Quoted passage:
"""

# Plexiglas



## MaeJae (May 12, 2005)

I did the Plexiglas over the screens so we can keep the big door open
while the A/C or heat is on and still be able to look outside.
It really felt more open.









I cut it to size. 
When I cut the arc at the top I taped the back side with a couple
of layers of duct tape for support so it wouldn't crack. It didn't!

After all was cut I had to "tweak" the top left side of the arc 
with the dremel so it would fit.
top of door

I used little tabs to secure the Plexiglas. Also you can see I 
put weatherstripping on the back side so the thin Plexiglas would
stay snug. I also put little pieces under the tabs.
tabs

I also did the small section next to the door handle access slide panel
access panel

MaeJae


----------



## skippershe (May 22, 2006)

Now, that's impressive!
Great mod MaeJae


----------



## bradnjess (Mar 25, 2007)

Looks great.









Brad


----------



## daslobo777 (Mar 24, 2007)

Hi,

What thickness glass did you use? Interesting enough, our Bailey (bichon) got excited while we were gone or after he heard us driving up etc. and ripped our screen during the last trip. We started to get mosquitoes so I asked DH to put duct tape on it. It was just in the corner, but he didn't like that. We arrived at Pocatello, ID for a night and met up with some friends. Well, DH got all excited that our friend had a drill with him so they set off to start a project although we are leaving the next am to grand teton. I enjoy the plexiglass look. He took the screen entirely off but left the screen alone on top. While at Yellowstone, brother-in-law closed the door and the plexiglass cracked in several places. We then duct taped it in many places not just the tiny corner with the screen







. Murphy's law no doubt. Heads up on what happen to us. I think just so many closings with kids in and out etc. as it wasn't like it got slammed, but boy did he feel bad. DH is going with a thicker plexi now but is having trouble finding it. Pocatello-one store, AZ he has been to three thus far.

"""

To do:
Reproduce the forum thread above about fitting Plexiglas over the door screens, word for word and in full.

Raw data:
"""

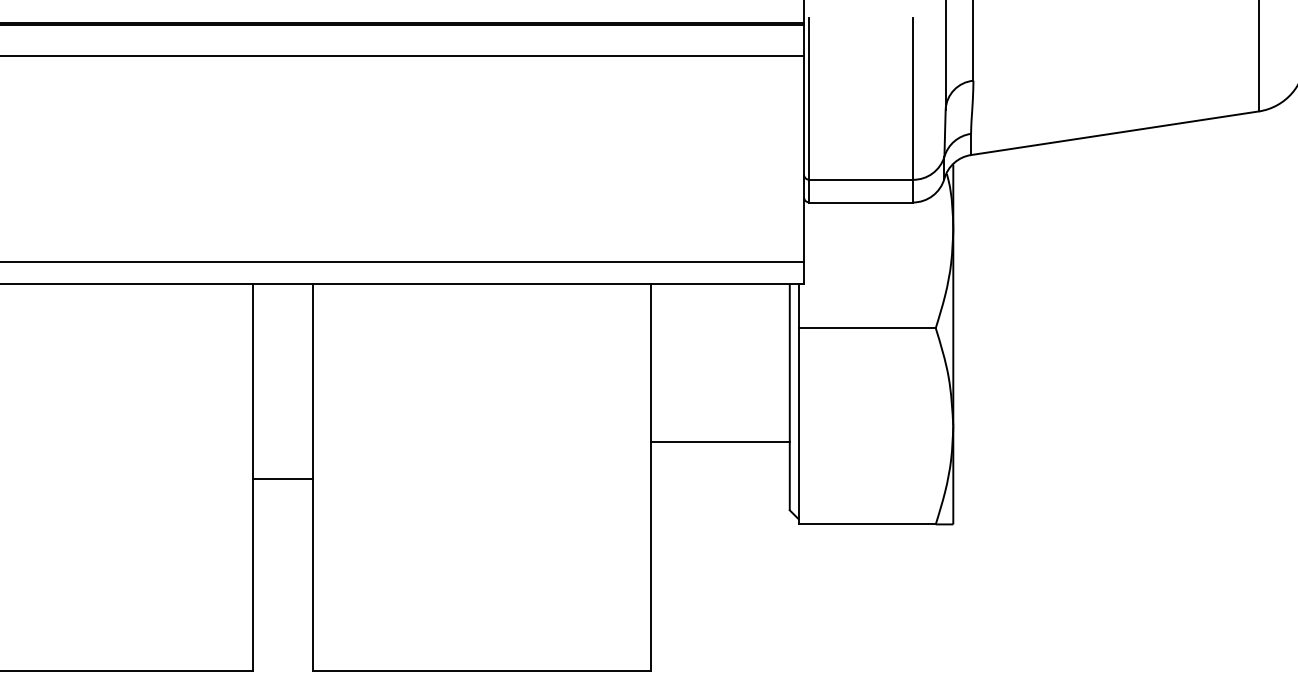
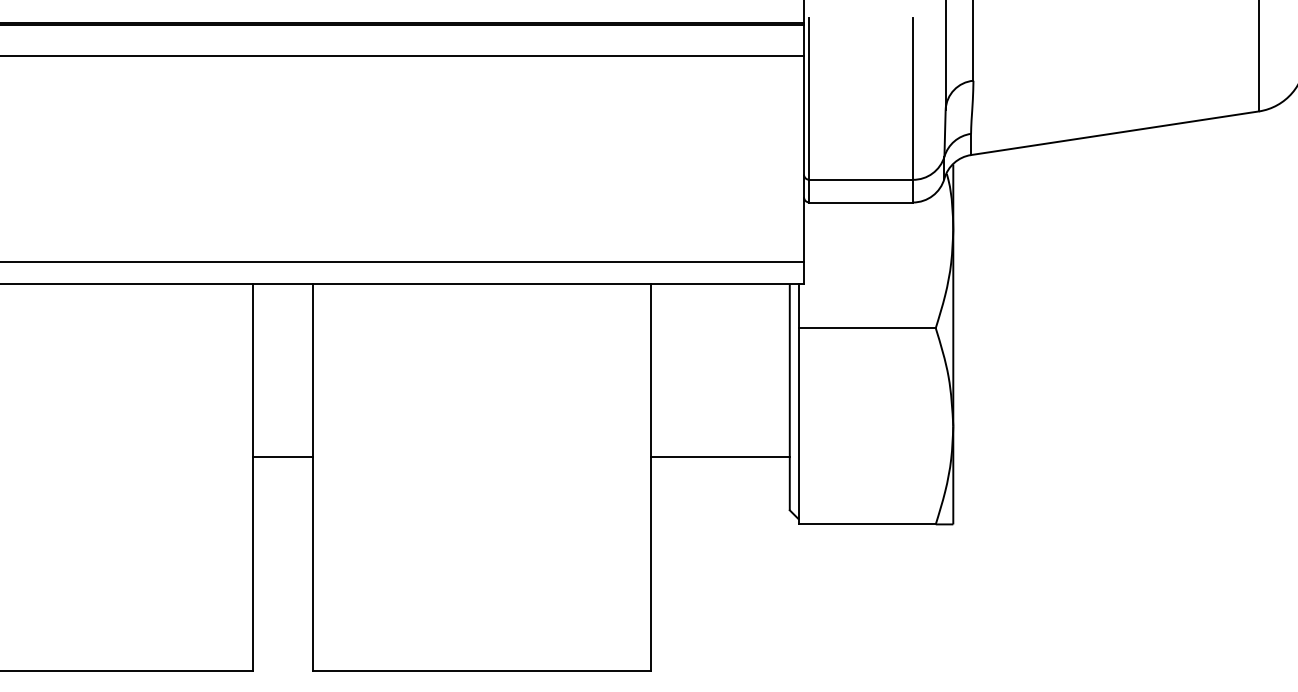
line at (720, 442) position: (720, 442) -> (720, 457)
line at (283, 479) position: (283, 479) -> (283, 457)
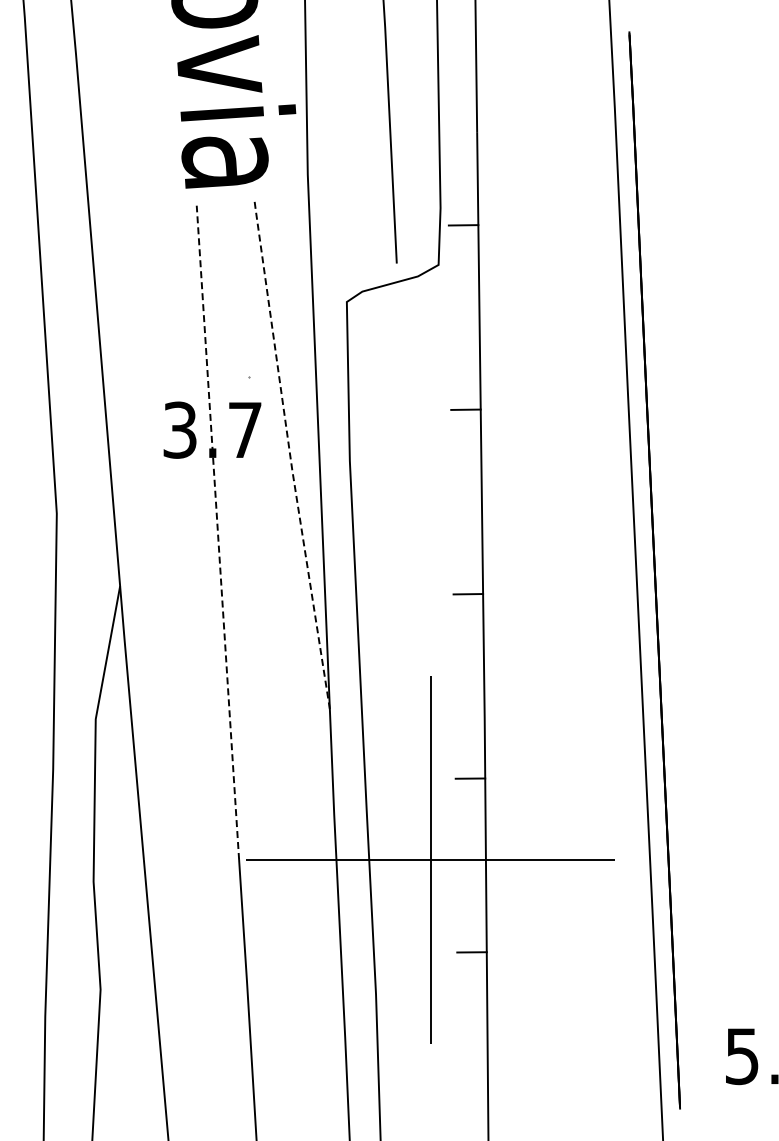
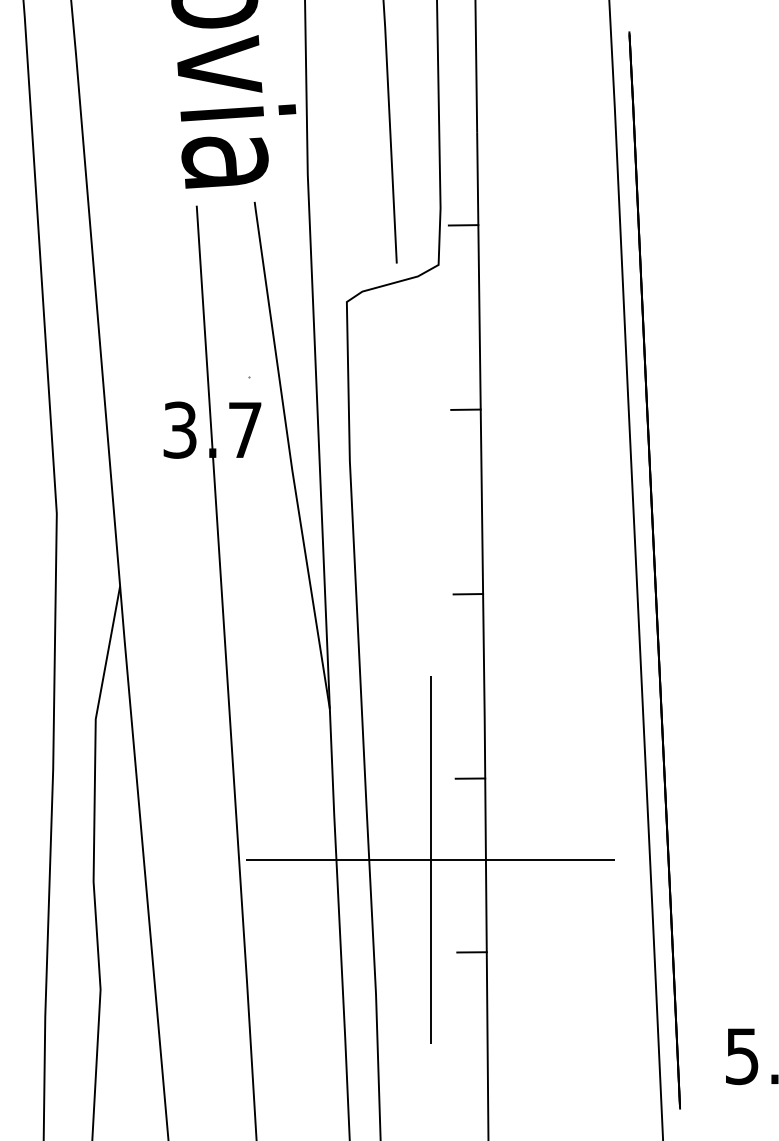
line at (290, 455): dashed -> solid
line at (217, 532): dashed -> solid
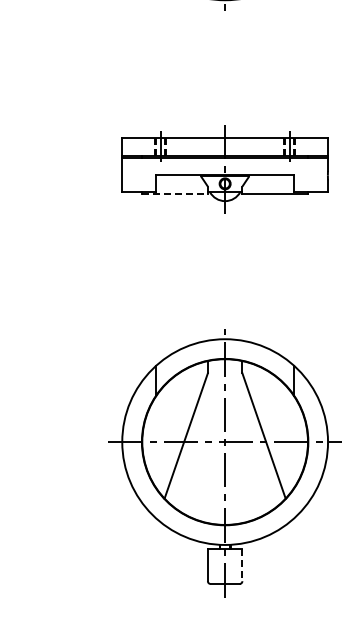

"""
"""

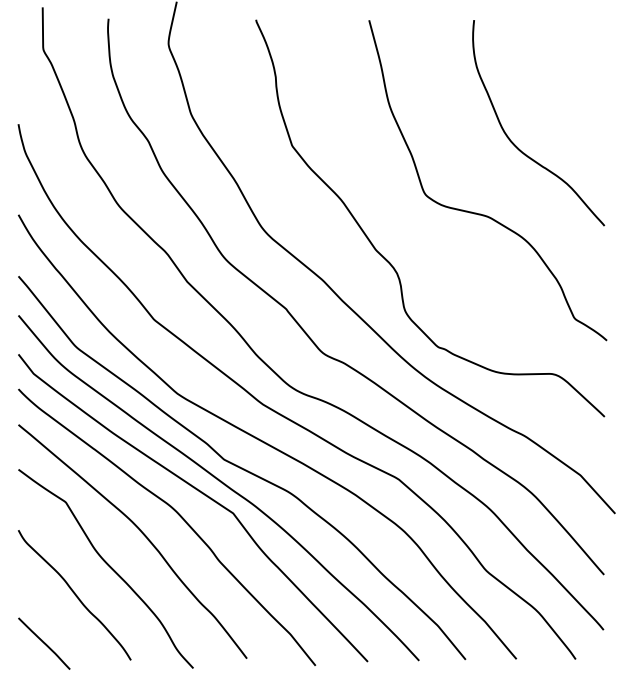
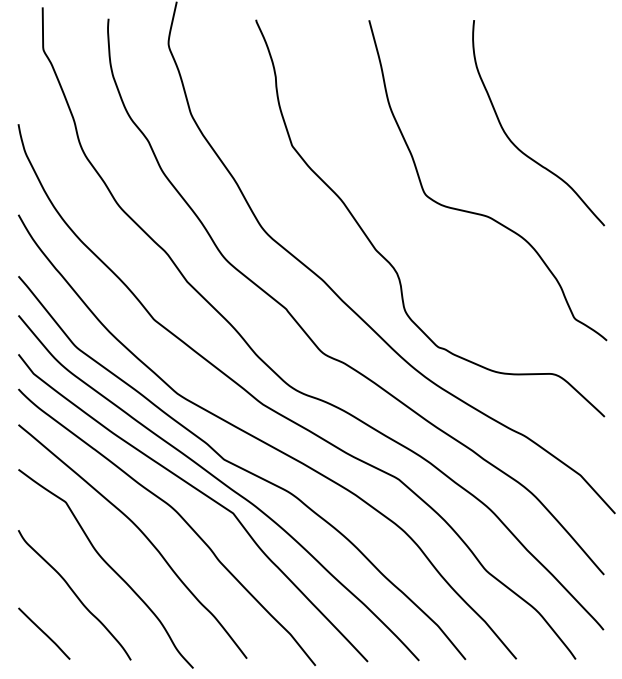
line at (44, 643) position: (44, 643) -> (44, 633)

"""
"""

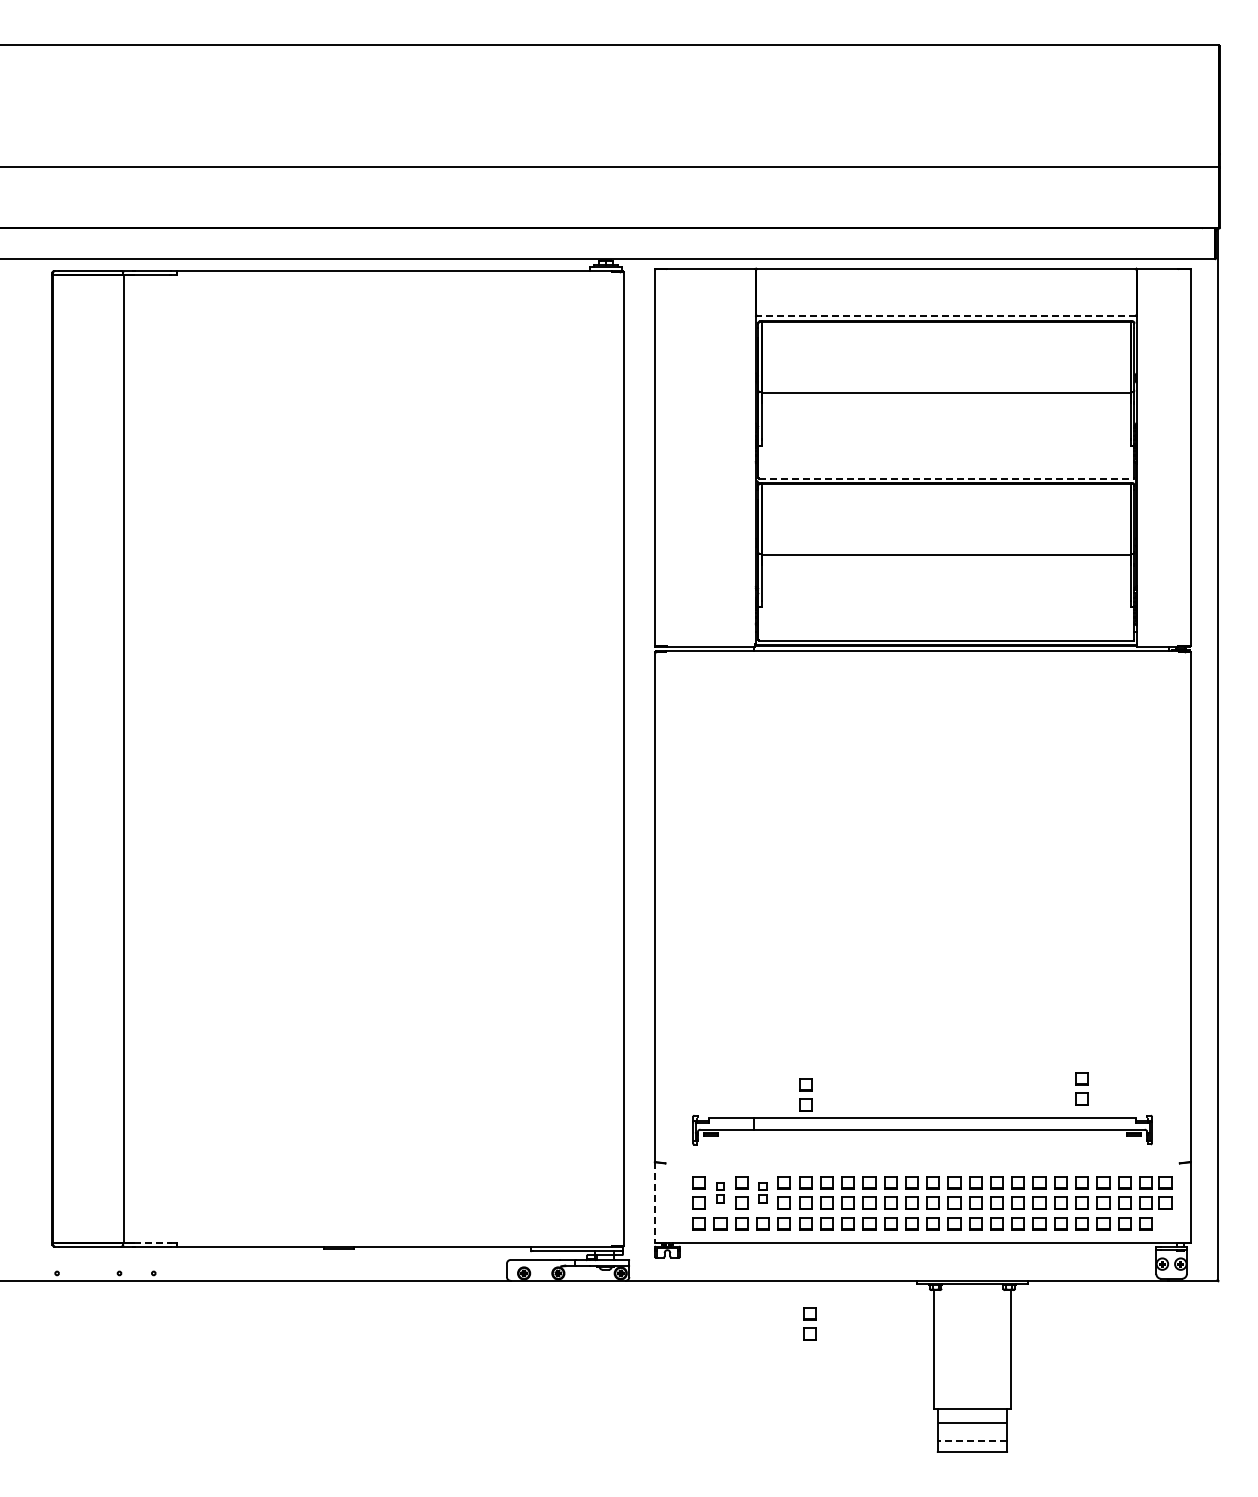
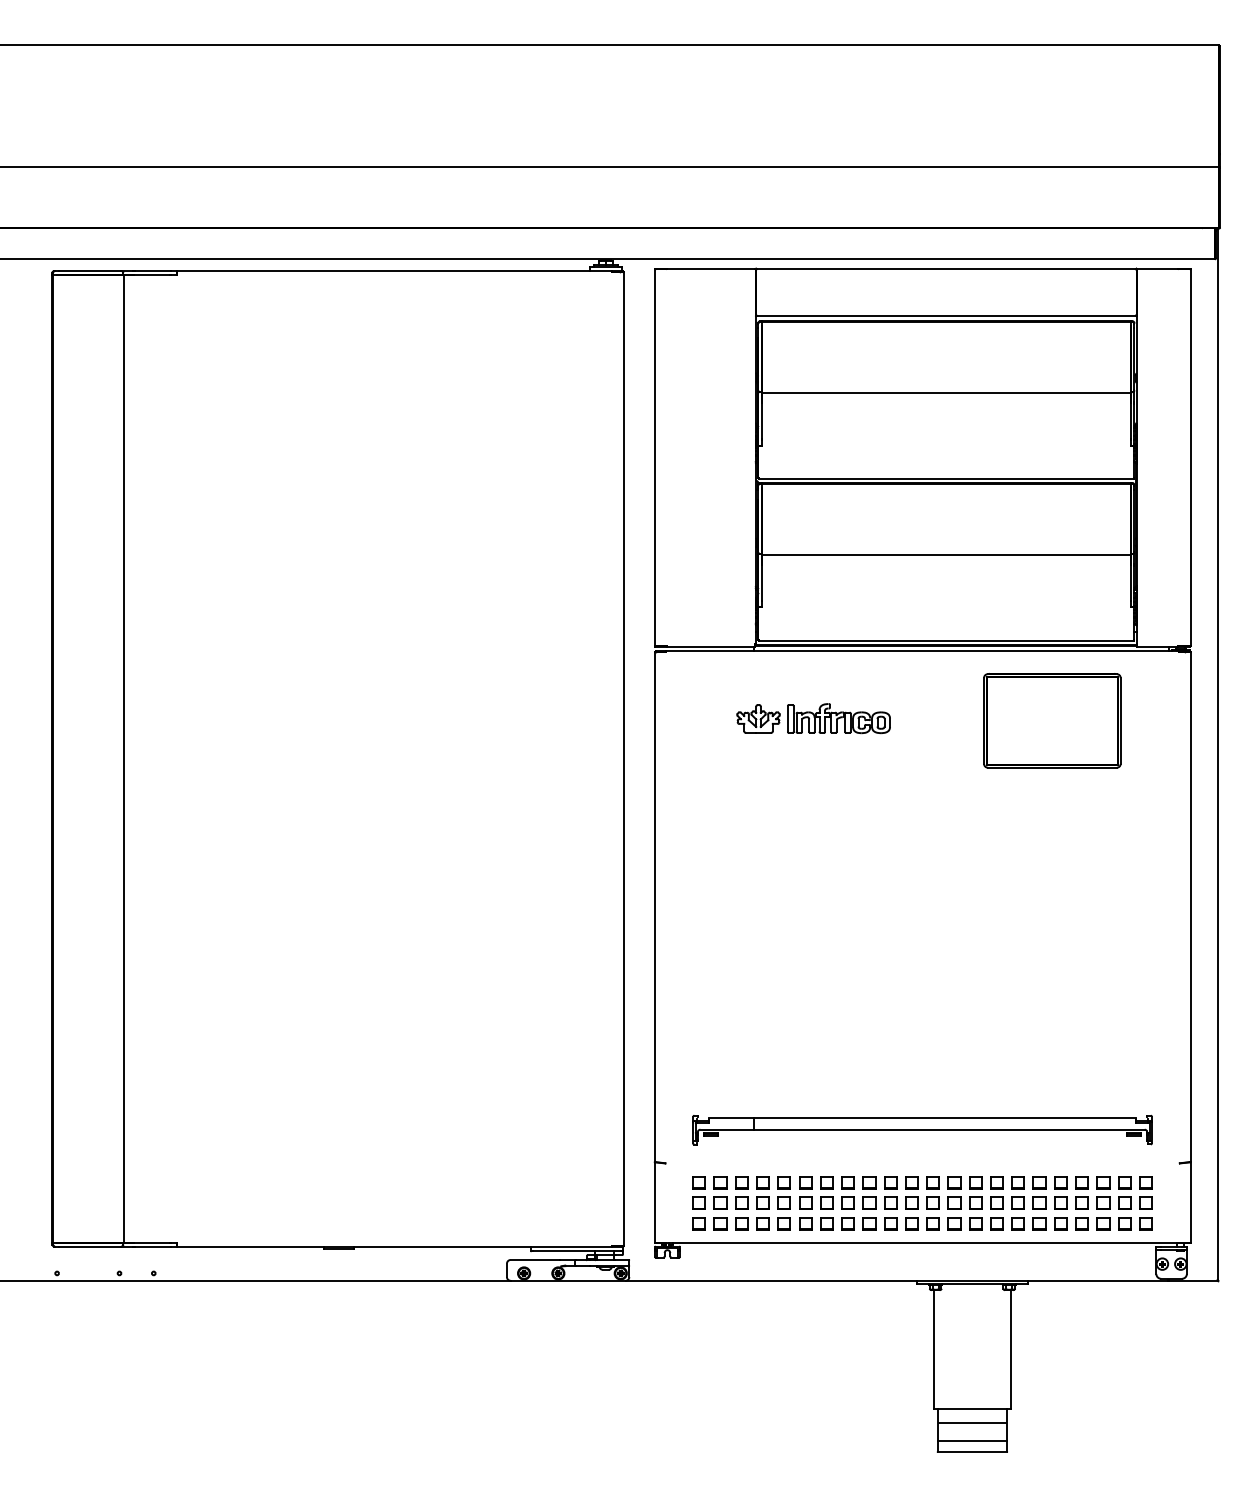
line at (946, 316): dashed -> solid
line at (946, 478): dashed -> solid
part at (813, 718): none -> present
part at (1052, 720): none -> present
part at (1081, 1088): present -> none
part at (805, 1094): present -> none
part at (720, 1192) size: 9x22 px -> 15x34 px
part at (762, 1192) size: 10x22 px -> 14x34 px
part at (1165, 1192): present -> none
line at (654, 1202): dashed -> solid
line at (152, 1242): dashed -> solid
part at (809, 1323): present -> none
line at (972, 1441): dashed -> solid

"""

Answer:
# Plexiglas



## MaeJae (May 12, 2005)

I did the Plexiglas over the screens so we can keep the big door open
while the A/C or heat is on and still be able to look outside.
It really felt more open.









I cut it to size. 
When I cut the arc at the top I taped the back side with a couple
of layers of duct tape for support so it wouldn't crack. It didn't!

After all was cut I had to "tweak" the top left side of the arc 
with the dremel so it would fit.
top of door

I used little tabs to secure the Plexiglas. Also you can see I 
put weatherstripping on the back side so the thin Plexiglas would
stay snug. I also put little pieces under the tabs.
tabs

I also did the small section next to the door handle access slide panel
access panel

MaeJae


----------



## skippershe (May 22, 2006)

Now, that's impressive!
Great mod MaeJae


----------



## bradnjess (Mar 25, 2007)

Looks great.









Brad


----------



## daslobo777 (Mar 24, 2007)

Hi,

What thickness glass did you use? Interesting enough, our Bailey (bichon) got excited while we were gone or after he heard us driving up etc. and ripped our screen during the last trip. We started to get mosquitoes so I asked DH to put duct tape on it. It was just in the corner, but he didn't like that. We arrived at Pocatello, ID for a night and met up with some friends. Well, DH got all excited that our friend had a drill with him so they set off to start a project although we are leaving the next am to grand teton. I enjoy the plexiglass look. He took the screen entirely off but left the screen alone on top. While at Yellowstone, brother-in-law closed the door and the plexiglass cracked in several places. We then duct taped it in many places not just the tiny corner with the screen







. Murphy's law no doubt. Heads up on what happen to us. I think just so many closings with kids in and out etc. as it wasn't like it got slammed, but boy did he feel bad. DH is going with a thicker plexi now but is having trouble finding it. Pocatello-one store, AZ he has been to three thus far.